Scientist:So you are a mathematician or programmer rather than a natural scientist? For some reason, this does not surprise me. I have no doubt that a more successful statistical apparatus may exist, but the experience of using P-values is also worth something. Yes, now they are often twisted in one way or another, but we know how to do it, and begin to understand how to deal with it. The pitfalls of the P-values are at least known. In any new system they will be too. But that's exactly where - it turns out only after decades. Perhaps they will be even more dangerous than the present.
Bayesian:Yes, thievish accountants will probably come up with some new exciting manipulations with rational numbers. Especially in those cases when the exact operations will still be too computationally expensive and will have to be somehow approximated. But I still believe that if the same experimental psychology right now breaks the crisis of reproducibility, and if this crisis is clearly associated with the use of P-values, which, frankly, are nothing more than a bunch of conflicting crutches - then you should at least try to use more rational method. Although I also do not call for all to demolish and rebuild again. In practice, you can start to abandon the P-values in any one area (at least in psychology) and see what happens.
Scientist:And how are you going to persuade psychologists to such an experiment?

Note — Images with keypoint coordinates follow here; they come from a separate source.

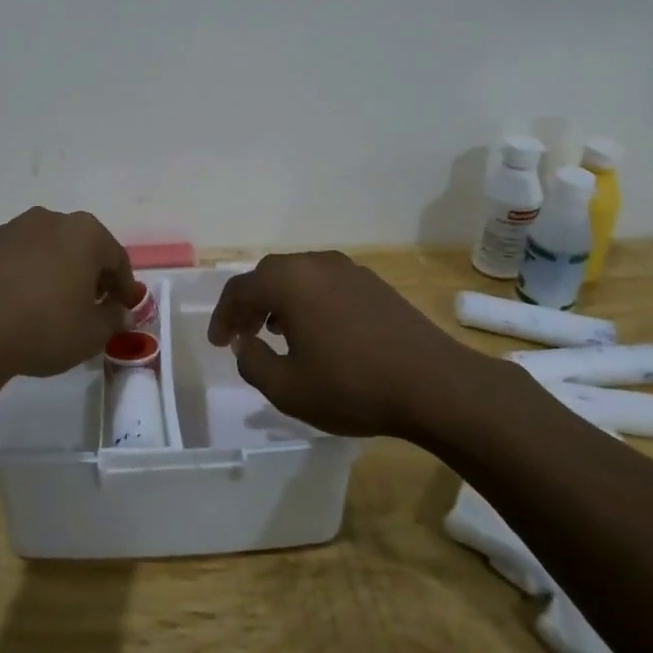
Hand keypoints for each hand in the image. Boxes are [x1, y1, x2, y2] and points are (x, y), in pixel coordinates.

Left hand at [0, 208, 139, 379]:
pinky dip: (17, 276)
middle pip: (79, 246)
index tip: (124, 308)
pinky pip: (9, 260)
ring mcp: (9, 229)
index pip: (116, 258)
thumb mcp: (91, 334)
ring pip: (42, 249)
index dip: (123, 285)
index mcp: (84, 233)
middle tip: (88, 305)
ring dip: (50, 270)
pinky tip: (12, 304)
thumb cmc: (44, 328)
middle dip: (87, 273)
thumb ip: (113, 319)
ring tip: (47, 305)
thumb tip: (120, 312)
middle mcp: (48, 220)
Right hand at [206, 252, 481, 435]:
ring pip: (299, 277)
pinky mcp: (373, 284)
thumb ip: (253, 362)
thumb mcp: (287, 388)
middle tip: (242, 334)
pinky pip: (325, 283)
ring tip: (275, 332)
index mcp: (289, 282)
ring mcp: (349, 270)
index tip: (218, 343)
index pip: (240, 289)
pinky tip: (317, 331)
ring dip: (279, 300)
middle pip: (269, 275)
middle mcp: (316, 264)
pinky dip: (308, 301)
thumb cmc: (353, 386)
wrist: (434, 385)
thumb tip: (245, 343)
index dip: (222, 316)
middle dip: (249, 303)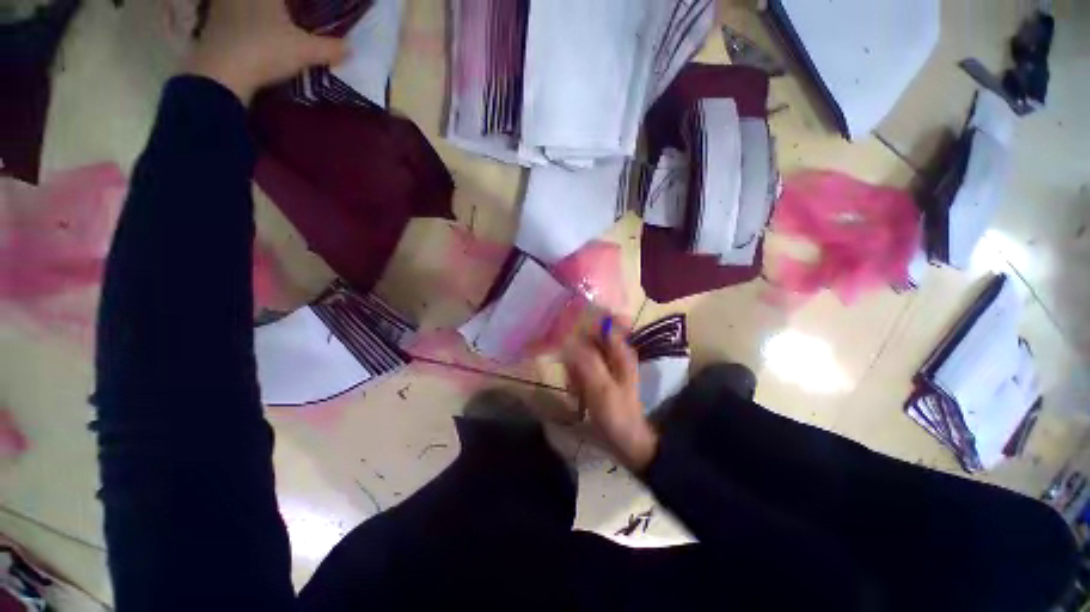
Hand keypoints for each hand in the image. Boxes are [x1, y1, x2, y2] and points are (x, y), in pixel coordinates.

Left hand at [184, 0, 347, 103]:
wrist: (221, 72)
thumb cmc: (266, 49)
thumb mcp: (305, 51)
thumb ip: (329, 48)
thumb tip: (350, 48)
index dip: (298, 5)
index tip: (305, 11)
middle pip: (263, 2)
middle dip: (274, 9)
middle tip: (285, 18)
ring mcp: (219, 9)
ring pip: (237, 6)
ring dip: (249, 13)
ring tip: (267, 26)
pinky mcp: (208, 28)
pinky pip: (225, 20)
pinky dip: (235, 26)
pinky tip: (246, 38)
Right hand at [564, 320, 658, 471]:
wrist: (628, 443)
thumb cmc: (617, 415)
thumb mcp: (600, 387)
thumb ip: (586, 360)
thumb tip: (567, 337)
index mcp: (620, 351)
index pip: (602, 323)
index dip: (584, 320)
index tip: (564, 327)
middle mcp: (615, 353)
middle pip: (589, 337)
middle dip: (574, 350)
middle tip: (570, 370)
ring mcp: (606, 365)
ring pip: (582, 353)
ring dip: (573, 367)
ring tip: (574, 386)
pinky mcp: (599, 377)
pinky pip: (581, 367)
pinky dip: (575, 377)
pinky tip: (575, 392)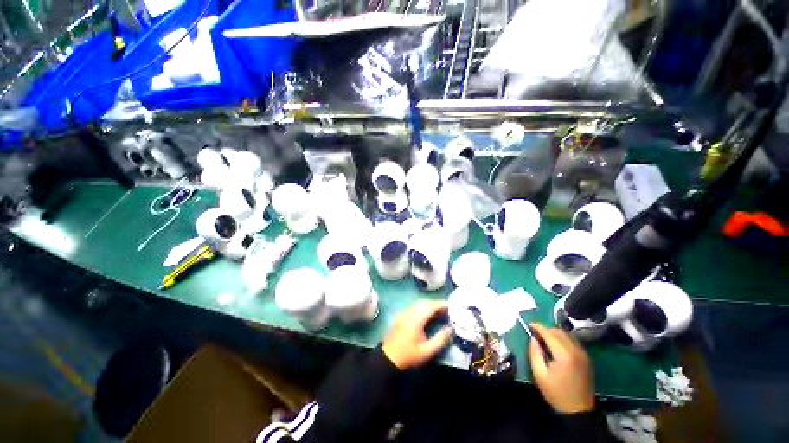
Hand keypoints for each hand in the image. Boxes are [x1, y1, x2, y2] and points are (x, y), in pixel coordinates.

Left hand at [382, 300, 453, 369]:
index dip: (441, 304)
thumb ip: (440, 339)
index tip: (450, 306)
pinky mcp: (401, 315)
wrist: (389, 358)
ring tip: (439, 311)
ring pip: (418, 303)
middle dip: (436, 303)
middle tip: (447, 309)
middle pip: (424, 302)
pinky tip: (427, 314)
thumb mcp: (427, 351)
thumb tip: (450, 328)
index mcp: (416, 319)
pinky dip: (422, 306)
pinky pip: (414, 306)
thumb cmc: (409, 356)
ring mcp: (404, 313)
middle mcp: (409, 312)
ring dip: (429, 304)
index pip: (430, 306)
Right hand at [528, 323, 594, 413]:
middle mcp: (576, 351)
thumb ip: (535, 353)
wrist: (579, 411)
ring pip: (568, 335)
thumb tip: (533, 338)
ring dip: (555, 333)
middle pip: (559, 332)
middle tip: (536, 332)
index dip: (538, 327)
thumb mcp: (539, 374)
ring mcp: (583, 354)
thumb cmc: (556, 393)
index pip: (549, 334)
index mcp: (564, 355)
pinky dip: (563, 339)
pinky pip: (573, 341)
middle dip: (546, 329)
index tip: (529, 324)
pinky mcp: (587, 359)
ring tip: (545, 338)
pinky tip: (556, 345)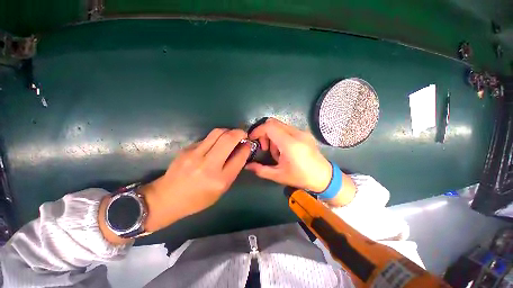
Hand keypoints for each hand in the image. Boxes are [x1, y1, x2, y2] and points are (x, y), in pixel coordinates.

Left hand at [141, 128, 250, 231]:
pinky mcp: (187, 149)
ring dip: (228, 131)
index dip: (246, 147)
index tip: (248, 143)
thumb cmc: (197, 199)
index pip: (239, 157)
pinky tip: (215, 144)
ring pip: (217, 133)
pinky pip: (207, 138)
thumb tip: (241, 151)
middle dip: (239, 133)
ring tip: (230, 136)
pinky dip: (215, 138)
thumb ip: (233, 170)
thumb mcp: (221, 190)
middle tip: (242, 134)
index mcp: (220, 180)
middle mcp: (208, 165)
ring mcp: (195, 155)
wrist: (166, 198)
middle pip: (228, 139)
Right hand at [246, 118, 331, 191]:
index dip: (258, 130)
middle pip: (273, 123)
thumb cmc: (301, 177)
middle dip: (264, 133)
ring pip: (280, 126)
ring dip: (273, 136)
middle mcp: (297, 134)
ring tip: (276, 152)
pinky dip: (280, 136)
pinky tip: (284, 149)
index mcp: (290, 144)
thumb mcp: (279, 175)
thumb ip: (261, 170)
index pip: (269, 127)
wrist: (324, 177)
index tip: (252, 139)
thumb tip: (247, 166)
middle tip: (265, 148)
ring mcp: (302, 132)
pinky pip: (287, 129)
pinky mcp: (305, 133)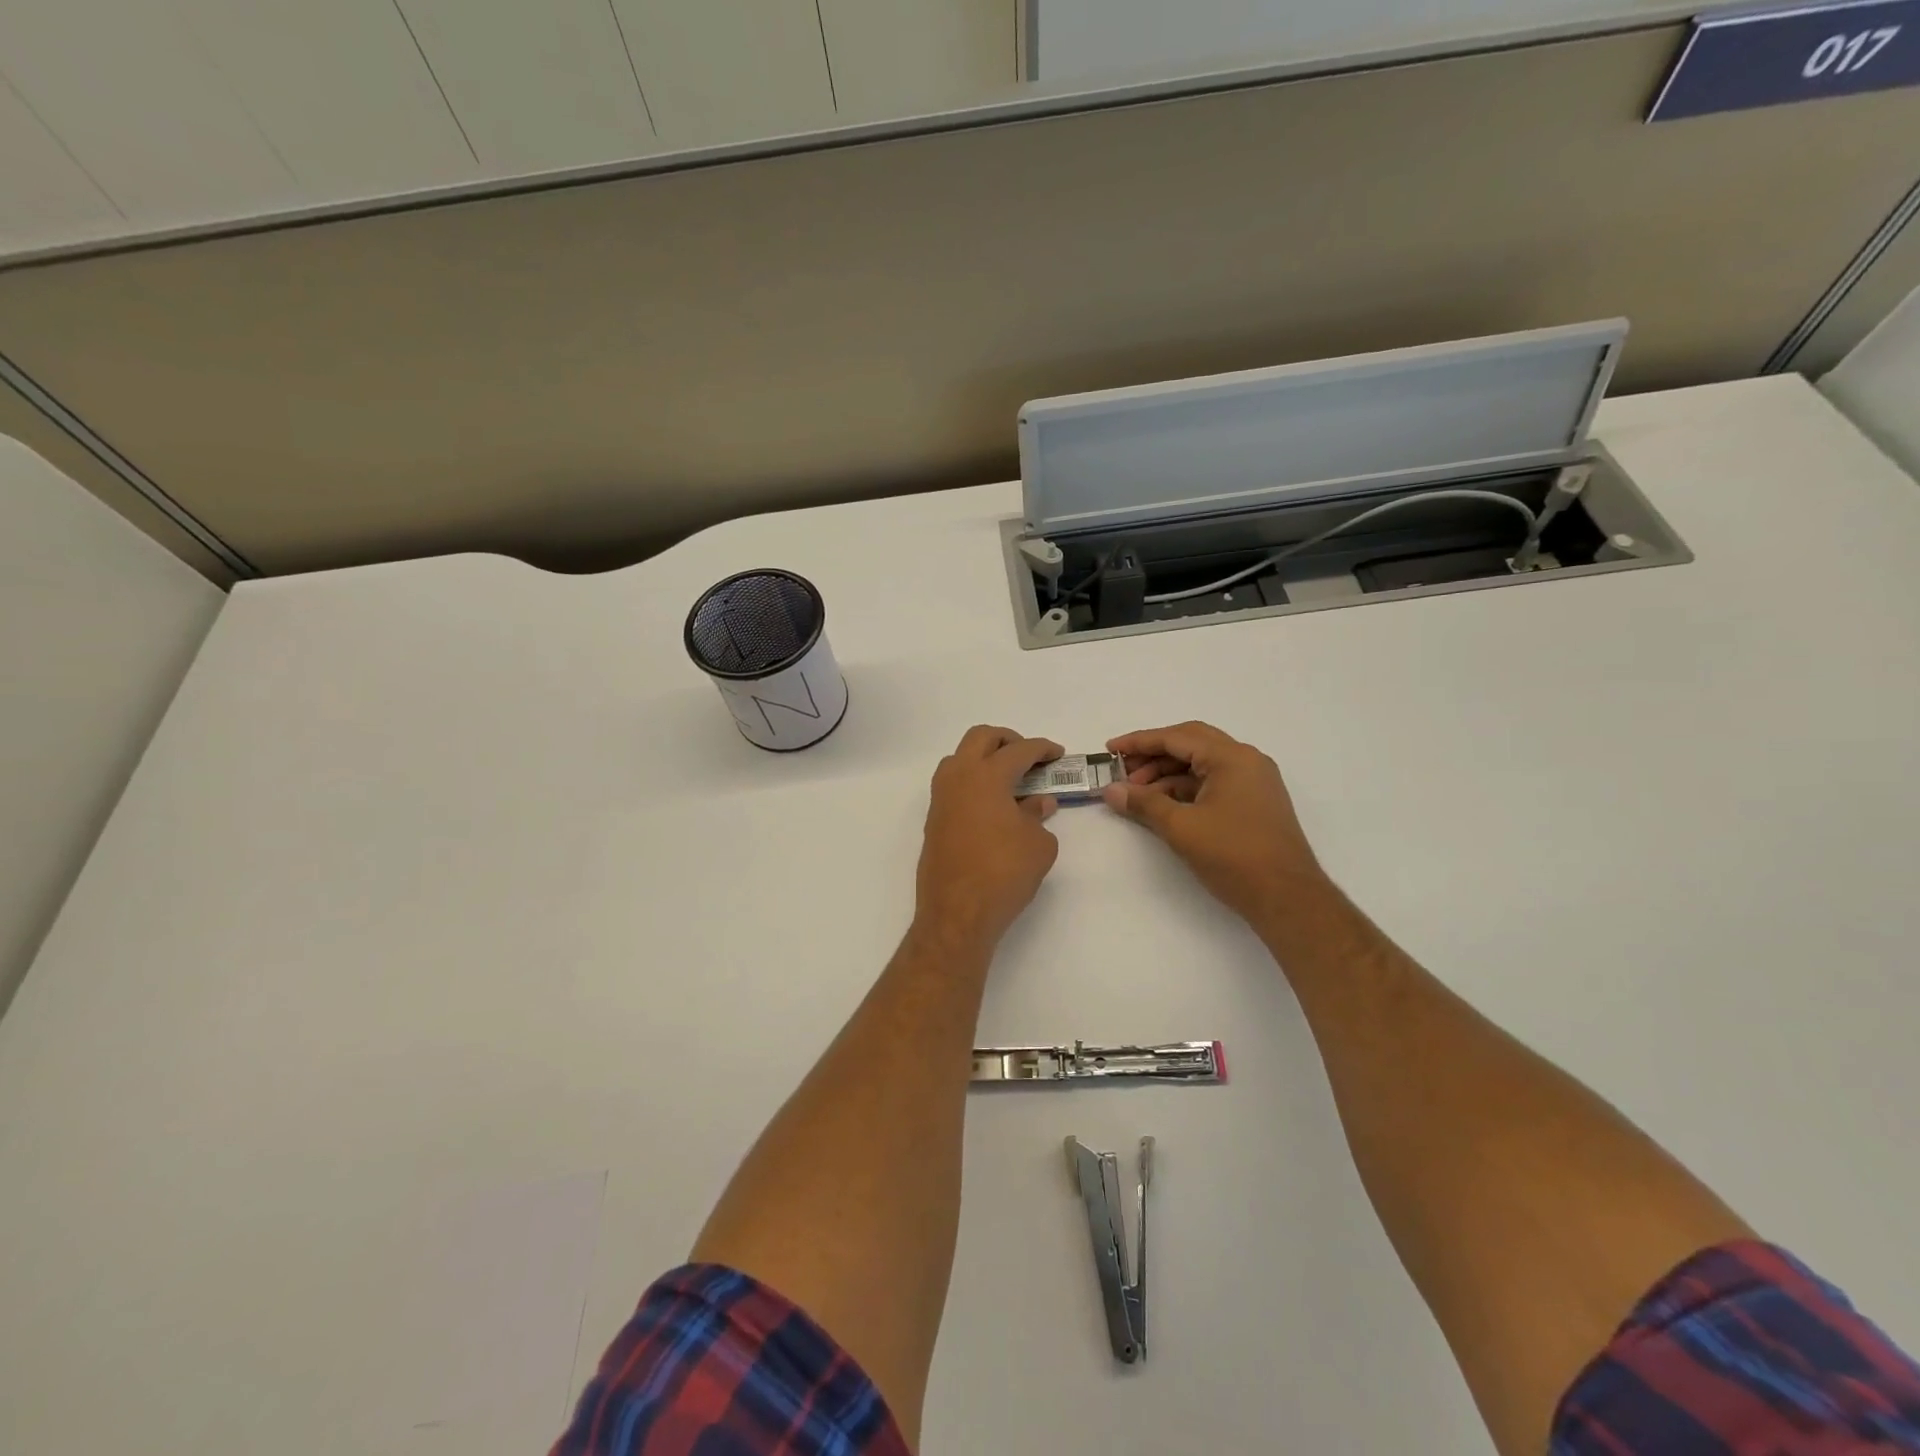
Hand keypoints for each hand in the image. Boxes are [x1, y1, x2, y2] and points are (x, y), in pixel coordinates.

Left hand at [914, 726, 1062, 946]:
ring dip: (984, 759)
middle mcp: (958, 778)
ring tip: (1008, 780)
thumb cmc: (1004, 873)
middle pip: (980, 738)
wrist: (957, 913)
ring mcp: (941, 798)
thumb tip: (1037, 803)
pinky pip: (953, 785)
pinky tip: (993, 806)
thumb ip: (1038, 816)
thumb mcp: (1038, 844)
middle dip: (1007, 740)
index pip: (1018, 750)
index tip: (1056, 754)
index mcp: (987, 776)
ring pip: (960, 758)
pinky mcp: (933, 820)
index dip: (1042, 749)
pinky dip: (973, 783)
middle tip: (1028, 758)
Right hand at [1102, 721, 1324, 926]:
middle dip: (1153, 755)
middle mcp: (1246, 761)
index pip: (1177, 737)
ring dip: (1167, 774)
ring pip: (1201, 764)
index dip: (1139, 742)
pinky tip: (1162, 805)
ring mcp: (1253, 781)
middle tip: (1122, 770)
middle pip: (1190, 743)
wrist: (1287, 898)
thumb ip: (1143, 804)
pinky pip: (1212, 782)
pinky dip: (1185, 789)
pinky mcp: (1253, 802)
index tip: (1110, 749)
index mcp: (1232, 758)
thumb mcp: (1181, 828)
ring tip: (1136, 794)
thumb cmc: (1234, 856)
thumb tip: (1110, 791)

Bayesian: I have no idea. Frankly, I do not really expect anyone to change anything. Most likely, people will simply use the P-values until the end of the ages. So it goes. But there is a chance that the idea will still be popular. I was pleasantly surprised by how quickly Open Access took root. I was pleasantly surprised by the fact that the crisis of reproducibility was generally noticed, and moreover, people care about it. Perhaps, the P-values will still be pulled out onto the market square and upturned with a large crowd of people ( note: at least one psychological journal in 2015 refused to test null hypotheses). If so, I will be pleasantly surprised. In this case, it turns out that my work on popularizing Bayesian rules and likelihood was not in vain.
Scientist: It may also turn out that like no one likes experimental science , and P-values are all considered convenient and useful.
Bayesian: If the university course of statistics was so monstrous that when one thinks about the theory of probability, they become shaky, then yes, the changes will have to come from the outside. I personally hope that our dear Student will read a short and rather fascinating introduction to Bayesian probability theory., compare it with his awesome textbook on statistics and will be begging you for the next six months, "Well, please, can I just consider the likelihood and everything, please, well, allow me."
Student: Uh ... well, I read him first, okay?
Bayesian: Dear Student, think about your choice. Some changes in science occur only because students grow up surrounded by different ideas and choose the right ones. This is Max Planck's famous aphorism, and Max Planck will not say nonsense. Ergo, the ability of science to distinguish bad ideas from good ones depends solely on the students' intelligence.
Scientist: Well, this is already ...
Moderator: And this is where we complete our transmission. Thanks for attention!